Karou acababa de conseguir aquella perspectiva mejor, y era impresionante.

La adrenalina invadió su cuerpo, y no pudo evitarlo. Sonrió. La visión había sido demasiado breve, pero había distinguido el espeso plumón que cubría el cuerpo de los cazadores de tormentas, que sus ojos eran negros, grandes como platos y cubiertos por una membrana nictitante, como los de las aves de la Tierra.

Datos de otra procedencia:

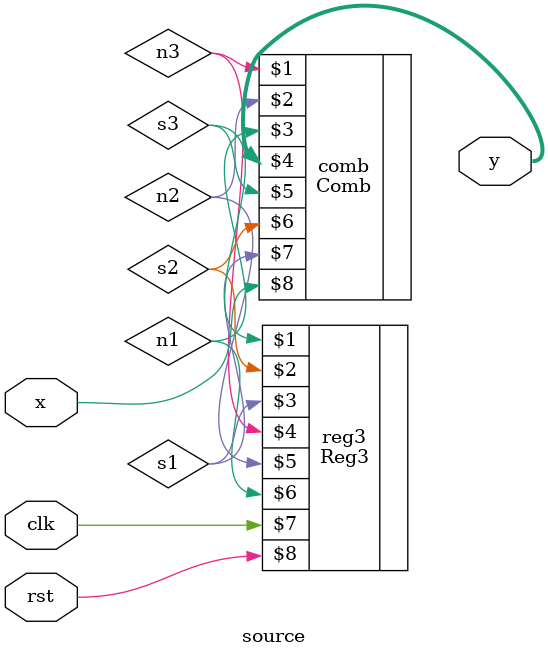
<source format=v>
`timescale 1ns/1ns
module source(y,x,rst,clk);

  output [1:0] y;
  input x;
  input rst;
  input clk;

  // Wires between logic part and register part
  wire n3,n2,n1,s3,s2,s1;

  // Combinational Logic
  Comb comb(n3, n2, n1, y, s3, s2, s1, x);

  // State Register
  Reg3 reg3(s3, s2, s1, n3, n2, n1, clk, rst);

endmodule

</source>
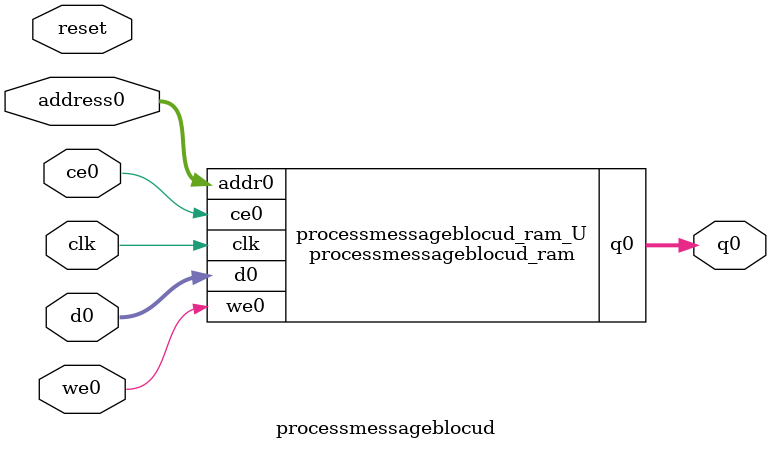
<source format=v>
`timescale 1 ns / 1 ps
module processmessageblocud_ram (addr0, ce0, d0, we0, q0,  clk);

parameter DWIDTH = 32;
parameter AWIDTH = 6;
parameter MEM_SIZE = 64;

input[AWIDTH-1:0] addr0;
input ce0;
input[DWIDTH-1:0] d0;
input we0;
output reg[DWIDTH-1:0] q0;
input clk;

(* ram_style = "block" *)reg [DWIDTH-1:0] ram[0:MEM_SIZE-1];




always @(posedge clk)  
begin 
    if (ce0) 
    begin
        if (we0) 
        begin 
            ram[addr0] <= d0; 
        end 
        q0 <= ram[addr0];
    end
end


endmodule

`timescale 1 ns / 1 ps
module processmessageblocud(
    reset,
    clk,
    address0,
    ce0,
    we0,
    d0,
    q0);

parameter DataWidth = 32'd32;
parameter AddressRange = 32'd64;
parameter AddressWidth = 32'd6;
input reset;
input clk;
input[AddressWidth - 1:0] address0;
input ce0;
input we0;
input[DataWidth - 1:0] d0;
output[DataWidth - 1:0] q0;



processmessageblocud_ram processmessageblocud_ram_U(
    .clk( clk ),
    .addr0( address0 ),
    .ce0( ce0 ),
    .we0( we0 ),
    .d0( d0 ),
    .q0( q0 ));

endmodule


</source>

Sus plumas lanzaban destellos iridiscentes, de ningún color en concreto sino de todos, dependiendo de la luz.

Parecían un regalo de la naturaleza, y un recordatorio de que no todo en aquel mundo estaba determinado por la guerra eterna. Karou se recompuso en el aire, se desenroscó una cadena de turíbulos del cuello y ascendió hacia Zuzana y Mik.

Sonrió a sus amigos, ambos todavía aturdidos, y dijo:

—Bienvenidos a Eretz.

—Olvida el pegaso —exclamó Zuzana con fervor y los ojos muy abiertos—. ¡Yo quiero uno de esos!